The following is a blog post from Operation Frontline volunteer and Y Combs Elementary class assistant, Jo Sharples. Her experiences with Operation Frontline and Plant A Row for the Hungry are valued. Jo’s dedication to these programs is inspiring the OFL students to continue learning the value of nutrition while helping the community.
A Parent's Perspective
I recently volunteered as class assistant for a 6 week Kids Up Front class. I feel motivated to share my experience because I was so impressed with the quality of the program and believe it had a positive impact on my own life, as well as the lives of the participants.
I decided to volunteer for Operation Frontline, as I strongly believe that kids should be educated about nutrition and the benefits of healthy food choices. I wanted to help this worthy cause and in the process hoped to learn practical ways to go about changing my own kids eating behavior. I am a mother of 2 fussy eaters, aged 9 and 5. Although I eat healthily and buy a variety of fruits and vegetables, my 5-year-old son especially refuses to eat them.
I was impressed by the high standard of the course material and the professionalism of the volunteer Chef (Maria) and Nutritionist (Tonya). I loved the hands on approach, teaching kids to cook. It was encouraging to see 9-11 year old kids using sharp chef's knives and cooking at the stove. I had never thought of letting my daughter do more than stir with a wooden spoon. So as the weeks progressed I began letting her chop a variety of vegetables and get involved in cooking at home. She really loved it and I realized that I need to be more organized about involving her regularly.
The highlight of the class for me was observing how the kids tried everything and had 2nd, sometimes 3rd, helpings of healthy food. I think it was proof that if you get kids involved in the cooking process they will be more willing to try to eat new foods. Particularly memorable was the smoothie made from frozen berries, almond milk and LOTS of spinach leaves. Chef Maria named it Zombie Blood, which went down well with this age group. Despite protesting about the spinach, the kids all tried it and many came back for more!
As part of the course, the kids get to plant snow pea seeds to take home and nurture. I enjoyed sharing my own gardening experience... Just recently my kids and myself have started volunteering at a community garden in Apex, and growing our own vegetables and fruit at home (tomatoes, bell peppers, carrots, onions, zucchini, mixed greens, strawberries, melon, and a variety of culinary herbs.).
I have also taken on the task of introducing an edible garden at my kid’s elementary school, supported by the PTA. We now have 6 raised beds, built by local scout groups, and my intention is that the teachers will be able to use this as a hands on resource - to connect with nature and learn about healthier eating. We plan to donate any food grown to the Inter-Faith Food Shuttle Plant a Row program, to raise awareness of child hunger in Wake county. This edible garden can therefore link to curriculum goals in social studies, science and healthful living.
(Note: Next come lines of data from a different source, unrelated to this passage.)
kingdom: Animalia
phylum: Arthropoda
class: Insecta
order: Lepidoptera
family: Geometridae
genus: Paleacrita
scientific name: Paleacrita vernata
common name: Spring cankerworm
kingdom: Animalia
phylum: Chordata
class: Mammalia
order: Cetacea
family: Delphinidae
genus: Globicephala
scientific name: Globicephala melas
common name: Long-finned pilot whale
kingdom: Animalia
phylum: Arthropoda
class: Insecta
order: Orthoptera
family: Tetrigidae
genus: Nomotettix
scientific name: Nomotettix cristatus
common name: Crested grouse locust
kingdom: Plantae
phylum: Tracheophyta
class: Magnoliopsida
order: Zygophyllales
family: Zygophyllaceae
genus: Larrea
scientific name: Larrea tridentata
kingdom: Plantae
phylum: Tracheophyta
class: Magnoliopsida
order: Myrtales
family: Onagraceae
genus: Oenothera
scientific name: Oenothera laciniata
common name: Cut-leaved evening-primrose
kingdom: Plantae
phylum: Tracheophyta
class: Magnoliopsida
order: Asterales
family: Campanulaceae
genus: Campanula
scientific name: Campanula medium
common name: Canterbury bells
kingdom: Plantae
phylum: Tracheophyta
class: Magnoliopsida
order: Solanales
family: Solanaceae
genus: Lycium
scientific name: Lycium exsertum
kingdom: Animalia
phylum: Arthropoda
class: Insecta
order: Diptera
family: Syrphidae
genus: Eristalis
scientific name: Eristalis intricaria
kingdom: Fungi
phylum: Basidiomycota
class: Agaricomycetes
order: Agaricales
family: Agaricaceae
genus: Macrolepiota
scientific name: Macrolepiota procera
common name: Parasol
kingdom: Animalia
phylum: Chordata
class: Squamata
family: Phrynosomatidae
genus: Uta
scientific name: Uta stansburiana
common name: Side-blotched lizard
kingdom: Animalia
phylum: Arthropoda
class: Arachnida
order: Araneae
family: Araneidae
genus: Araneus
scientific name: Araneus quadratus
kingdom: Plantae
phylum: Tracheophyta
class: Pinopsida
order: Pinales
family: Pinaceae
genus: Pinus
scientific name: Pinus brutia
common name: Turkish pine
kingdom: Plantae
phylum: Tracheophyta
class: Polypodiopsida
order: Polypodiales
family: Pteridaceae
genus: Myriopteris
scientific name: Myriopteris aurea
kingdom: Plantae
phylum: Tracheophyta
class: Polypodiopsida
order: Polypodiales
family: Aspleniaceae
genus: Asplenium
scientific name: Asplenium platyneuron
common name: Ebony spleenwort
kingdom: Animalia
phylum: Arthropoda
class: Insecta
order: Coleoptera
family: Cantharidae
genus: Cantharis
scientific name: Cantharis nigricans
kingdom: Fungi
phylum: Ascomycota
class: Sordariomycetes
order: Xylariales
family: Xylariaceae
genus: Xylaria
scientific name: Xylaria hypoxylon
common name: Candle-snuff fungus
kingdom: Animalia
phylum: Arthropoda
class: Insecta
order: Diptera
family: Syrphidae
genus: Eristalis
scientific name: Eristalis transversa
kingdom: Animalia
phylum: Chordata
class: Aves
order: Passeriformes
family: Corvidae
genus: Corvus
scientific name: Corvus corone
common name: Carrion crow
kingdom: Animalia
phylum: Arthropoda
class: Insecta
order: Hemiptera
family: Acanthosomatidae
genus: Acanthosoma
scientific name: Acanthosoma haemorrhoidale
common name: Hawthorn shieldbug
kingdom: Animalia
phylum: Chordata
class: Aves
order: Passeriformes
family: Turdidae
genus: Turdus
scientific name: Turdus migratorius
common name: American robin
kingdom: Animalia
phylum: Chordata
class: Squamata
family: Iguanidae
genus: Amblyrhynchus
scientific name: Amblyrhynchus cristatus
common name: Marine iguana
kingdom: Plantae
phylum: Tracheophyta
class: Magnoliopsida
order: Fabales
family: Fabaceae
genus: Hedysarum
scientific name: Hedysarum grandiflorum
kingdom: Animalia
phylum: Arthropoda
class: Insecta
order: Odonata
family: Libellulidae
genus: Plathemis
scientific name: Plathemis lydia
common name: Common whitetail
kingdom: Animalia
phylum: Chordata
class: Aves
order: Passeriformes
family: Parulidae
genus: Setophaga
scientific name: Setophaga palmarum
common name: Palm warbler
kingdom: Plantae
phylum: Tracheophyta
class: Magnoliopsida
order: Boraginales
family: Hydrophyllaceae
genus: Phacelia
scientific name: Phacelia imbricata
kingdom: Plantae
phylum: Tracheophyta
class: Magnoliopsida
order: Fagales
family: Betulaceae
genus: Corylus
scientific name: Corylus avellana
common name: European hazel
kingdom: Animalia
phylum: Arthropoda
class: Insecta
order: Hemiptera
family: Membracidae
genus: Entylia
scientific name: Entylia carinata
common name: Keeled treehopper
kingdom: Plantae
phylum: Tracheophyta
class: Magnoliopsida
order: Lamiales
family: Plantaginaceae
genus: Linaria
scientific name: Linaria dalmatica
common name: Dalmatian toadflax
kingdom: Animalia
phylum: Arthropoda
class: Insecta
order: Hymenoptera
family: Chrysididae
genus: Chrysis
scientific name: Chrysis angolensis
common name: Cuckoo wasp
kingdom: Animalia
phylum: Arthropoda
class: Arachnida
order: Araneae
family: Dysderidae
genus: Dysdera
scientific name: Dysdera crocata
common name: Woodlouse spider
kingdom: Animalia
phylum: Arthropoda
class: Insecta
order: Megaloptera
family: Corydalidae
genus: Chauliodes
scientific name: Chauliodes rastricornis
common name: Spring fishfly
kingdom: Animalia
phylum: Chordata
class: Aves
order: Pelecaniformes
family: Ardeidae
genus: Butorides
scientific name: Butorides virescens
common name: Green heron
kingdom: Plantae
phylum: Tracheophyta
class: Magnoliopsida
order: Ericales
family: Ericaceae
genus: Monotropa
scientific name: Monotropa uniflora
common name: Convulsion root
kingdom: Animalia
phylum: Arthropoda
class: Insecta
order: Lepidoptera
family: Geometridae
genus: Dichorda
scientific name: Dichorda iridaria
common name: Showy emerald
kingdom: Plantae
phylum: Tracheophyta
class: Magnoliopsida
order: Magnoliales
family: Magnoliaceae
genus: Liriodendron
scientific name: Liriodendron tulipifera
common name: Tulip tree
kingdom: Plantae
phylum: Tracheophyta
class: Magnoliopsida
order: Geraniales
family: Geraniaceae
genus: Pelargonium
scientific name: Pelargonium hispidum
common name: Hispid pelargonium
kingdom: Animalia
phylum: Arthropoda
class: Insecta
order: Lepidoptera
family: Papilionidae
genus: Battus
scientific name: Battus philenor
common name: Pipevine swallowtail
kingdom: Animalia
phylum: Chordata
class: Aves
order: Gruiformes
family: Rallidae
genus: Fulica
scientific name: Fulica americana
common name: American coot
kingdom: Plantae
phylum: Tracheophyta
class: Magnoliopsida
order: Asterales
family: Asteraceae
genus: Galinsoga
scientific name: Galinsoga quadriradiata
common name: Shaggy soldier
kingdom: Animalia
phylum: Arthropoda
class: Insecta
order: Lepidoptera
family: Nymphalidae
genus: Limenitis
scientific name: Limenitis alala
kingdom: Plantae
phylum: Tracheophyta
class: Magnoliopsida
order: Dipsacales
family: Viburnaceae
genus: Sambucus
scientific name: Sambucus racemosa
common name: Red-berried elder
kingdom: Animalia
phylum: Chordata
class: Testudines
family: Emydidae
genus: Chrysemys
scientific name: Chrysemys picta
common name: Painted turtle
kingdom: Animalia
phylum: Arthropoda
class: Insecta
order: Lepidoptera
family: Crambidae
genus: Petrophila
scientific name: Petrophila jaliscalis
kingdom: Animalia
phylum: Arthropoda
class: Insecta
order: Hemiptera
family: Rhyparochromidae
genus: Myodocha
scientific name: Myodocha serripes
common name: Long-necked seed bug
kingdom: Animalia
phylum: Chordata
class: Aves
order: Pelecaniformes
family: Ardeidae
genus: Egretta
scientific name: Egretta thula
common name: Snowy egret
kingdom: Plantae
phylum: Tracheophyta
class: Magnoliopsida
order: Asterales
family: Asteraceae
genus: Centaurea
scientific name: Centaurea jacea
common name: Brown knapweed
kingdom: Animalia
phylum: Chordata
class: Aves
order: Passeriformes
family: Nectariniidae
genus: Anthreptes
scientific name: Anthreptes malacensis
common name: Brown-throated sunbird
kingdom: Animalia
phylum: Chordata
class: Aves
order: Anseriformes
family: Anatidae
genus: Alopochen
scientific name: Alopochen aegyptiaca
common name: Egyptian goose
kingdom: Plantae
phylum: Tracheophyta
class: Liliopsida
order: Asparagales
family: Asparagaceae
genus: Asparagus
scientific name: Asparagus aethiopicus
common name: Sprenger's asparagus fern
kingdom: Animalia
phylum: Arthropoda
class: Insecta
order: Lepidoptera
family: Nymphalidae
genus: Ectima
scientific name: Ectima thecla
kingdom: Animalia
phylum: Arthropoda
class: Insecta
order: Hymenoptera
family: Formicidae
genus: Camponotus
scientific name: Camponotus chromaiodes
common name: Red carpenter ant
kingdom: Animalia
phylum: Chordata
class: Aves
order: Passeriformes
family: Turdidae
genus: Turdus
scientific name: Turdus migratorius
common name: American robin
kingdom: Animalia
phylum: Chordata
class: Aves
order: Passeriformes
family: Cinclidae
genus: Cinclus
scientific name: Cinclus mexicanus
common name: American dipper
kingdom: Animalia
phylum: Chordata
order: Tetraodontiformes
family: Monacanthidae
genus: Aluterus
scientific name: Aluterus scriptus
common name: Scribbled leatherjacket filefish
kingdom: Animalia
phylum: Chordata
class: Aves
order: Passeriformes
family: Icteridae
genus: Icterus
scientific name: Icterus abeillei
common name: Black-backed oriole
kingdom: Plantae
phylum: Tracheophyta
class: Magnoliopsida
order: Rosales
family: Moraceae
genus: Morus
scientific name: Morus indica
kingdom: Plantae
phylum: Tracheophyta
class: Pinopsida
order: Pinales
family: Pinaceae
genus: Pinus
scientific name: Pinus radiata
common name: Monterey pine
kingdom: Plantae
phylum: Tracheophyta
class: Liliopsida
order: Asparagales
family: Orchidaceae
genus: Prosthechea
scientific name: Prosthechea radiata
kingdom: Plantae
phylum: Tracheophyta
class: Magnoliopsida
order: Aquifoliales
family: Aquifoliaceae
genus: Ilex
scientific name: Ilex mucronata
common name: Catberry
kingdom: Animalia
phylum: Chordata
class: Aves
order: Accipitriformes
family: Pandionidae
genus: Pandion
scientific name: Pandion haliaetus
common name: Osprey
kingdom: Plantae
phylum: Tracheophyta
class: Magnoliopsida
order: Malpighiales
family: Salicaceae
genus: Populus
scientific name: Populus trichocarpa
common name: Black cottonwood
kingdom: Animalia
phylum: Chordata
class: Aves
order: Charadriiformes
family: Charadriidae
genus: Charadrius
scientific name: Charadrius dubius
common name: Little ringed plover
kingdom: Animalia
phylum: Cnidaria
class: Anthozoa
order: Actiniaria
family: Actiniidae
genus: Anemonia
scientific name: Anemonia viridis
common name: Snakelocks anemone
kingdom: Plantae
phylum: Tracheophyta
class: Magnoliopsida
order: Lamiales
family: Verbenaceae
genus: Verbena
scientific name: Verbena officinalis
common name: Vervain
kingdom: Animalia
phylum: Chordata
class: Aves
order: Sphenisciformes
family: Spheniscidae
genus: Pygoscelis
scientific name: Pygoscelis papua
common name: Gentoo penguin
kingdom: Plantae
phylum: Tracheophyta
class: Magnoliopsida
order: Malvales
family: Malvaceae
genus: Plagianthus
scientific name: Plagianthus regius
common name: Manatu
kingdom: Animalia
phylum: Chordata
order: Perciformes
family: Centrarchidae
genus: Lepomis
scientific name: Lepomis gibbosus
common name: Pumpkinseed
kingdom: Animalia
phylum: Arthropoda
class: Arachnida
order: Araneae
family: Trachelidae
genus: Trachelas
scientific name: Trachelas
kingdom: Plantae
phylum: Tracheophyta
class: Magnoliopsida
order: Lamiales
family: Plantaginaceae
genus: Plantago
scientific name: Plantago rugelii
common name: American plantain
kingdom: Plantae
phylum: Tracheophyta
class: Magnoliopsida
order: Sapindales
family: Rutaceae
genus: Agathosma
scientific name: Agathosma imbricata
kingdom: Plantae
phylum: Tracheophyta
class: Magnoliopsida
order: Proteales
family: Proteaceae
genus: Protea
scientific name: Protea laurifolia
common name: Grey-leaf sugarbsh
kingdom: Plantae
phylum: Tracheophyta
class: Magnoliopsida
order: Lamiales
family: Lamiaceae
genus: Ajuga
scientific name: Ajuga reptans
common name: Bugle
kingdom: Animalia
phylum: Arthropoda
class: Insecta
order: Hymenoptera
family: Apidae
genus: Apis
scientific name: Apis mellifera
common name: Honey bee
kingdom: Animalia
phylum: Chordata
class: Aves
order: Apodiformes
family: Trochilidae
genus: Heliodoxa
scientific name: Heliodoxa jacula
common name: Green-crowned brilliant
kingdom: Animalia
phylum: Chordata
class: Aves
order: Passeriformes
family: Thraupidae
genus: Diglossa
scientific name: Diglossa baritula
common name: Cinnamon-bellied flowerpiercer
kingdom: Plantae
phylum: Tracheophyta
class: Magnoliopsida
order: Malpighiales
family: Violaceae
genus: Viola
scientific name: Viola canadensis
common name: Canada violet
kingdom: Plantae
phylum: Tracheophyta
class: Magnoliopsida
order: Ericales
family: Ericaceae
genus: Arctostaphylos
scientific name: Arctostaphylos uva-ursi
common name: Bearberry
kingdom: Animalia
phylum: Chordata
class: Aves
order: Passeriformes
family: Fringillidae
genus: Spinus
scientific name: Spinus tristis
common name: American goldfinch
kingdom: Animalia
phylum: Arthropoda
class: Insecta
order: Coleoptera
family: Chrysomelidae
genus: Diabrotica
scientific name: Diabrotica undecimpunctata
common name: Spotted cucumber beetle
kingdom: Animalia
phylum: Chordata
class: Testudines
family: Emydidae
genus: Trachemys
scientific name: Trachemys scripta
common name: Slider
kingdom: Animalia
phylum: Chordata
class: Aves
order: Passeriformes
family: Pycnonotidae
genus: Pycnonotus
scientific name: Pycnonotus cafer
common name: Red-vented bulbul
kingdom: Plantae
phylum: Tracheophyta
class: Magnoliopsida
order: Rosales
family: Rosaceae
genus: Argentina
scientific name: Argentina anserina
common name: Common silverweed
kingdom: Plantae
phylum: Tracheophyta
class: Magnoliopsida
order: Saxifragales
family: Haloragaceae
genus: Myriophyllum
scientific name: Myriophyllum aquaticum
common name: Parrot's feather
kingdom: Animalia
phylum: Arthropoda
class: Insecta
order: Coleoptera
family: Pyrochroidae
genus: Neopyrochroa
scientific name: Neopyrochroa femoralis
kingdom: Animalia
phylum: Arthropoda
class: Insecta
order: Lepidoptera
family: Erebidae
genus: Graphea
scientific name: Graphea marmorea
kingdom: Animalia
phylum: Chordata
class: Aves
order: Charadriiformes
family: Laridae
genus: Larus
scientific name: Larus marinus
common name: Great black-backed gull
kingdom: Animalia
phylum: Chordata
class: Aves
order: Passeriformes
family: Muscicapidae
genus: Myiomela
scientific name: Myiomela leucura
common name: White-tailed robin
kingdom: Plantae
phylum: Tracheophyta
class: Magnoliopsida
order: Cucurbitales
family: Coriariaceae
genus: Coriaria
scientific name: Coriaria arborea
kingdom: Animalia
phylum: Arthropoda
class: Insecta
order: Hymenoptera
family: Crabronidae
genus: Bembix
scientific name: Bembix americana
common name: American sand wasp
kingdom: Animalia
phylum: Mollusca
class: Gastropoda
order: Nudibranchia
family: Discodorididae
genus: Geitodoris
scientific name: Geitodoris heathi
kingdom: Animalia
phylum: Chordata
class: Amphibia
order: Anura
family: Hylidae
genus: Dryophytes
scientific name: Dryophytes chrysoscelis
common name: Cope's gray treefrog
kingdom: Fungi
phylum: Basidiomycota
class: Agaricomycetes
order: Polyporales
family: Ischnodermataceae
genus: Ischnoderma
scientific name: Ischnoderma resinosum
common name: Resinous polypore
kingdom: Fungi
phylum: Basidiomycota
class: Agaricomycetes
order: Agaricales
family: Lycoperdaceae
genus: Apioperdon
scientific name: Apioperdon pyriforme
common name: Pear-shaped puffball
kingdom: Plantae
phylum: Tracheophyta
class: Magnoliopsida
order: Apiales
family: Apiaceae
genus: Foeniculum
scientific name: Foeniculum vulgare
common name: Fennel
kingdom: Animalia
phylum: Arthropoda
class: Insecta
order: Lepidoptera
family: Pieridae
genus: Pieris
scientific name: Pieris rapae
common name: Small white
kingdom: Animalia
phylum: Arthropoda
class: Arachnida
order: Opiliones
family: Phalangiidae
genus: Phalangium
During the class, we talked about the availability of fresh produce grown at local farms and the environmental impact of buying food transported across county or imported from abroad.
I hope that the kids in this class share their knowledge with their parents and use the recipes in the take home booklets. My experience supporting the Kids Up Front class reinforced that the keys to changing kids eating behavior are: educating kids (and their parents) about nutrition and healthy food choices; exposing kids (and parents) to new healthy foods or foods that they are familiar with prepared in a novel or healthier way; getting kids (and parents) interested in growing fruit and vegetables at home, school or at a community garden; teaching basic cooking skills to develop confidence in the kitchen; and sitting to eat a (home) cooked meal together. I would love to see this program offered in all schools and look forward to volunteering again soon.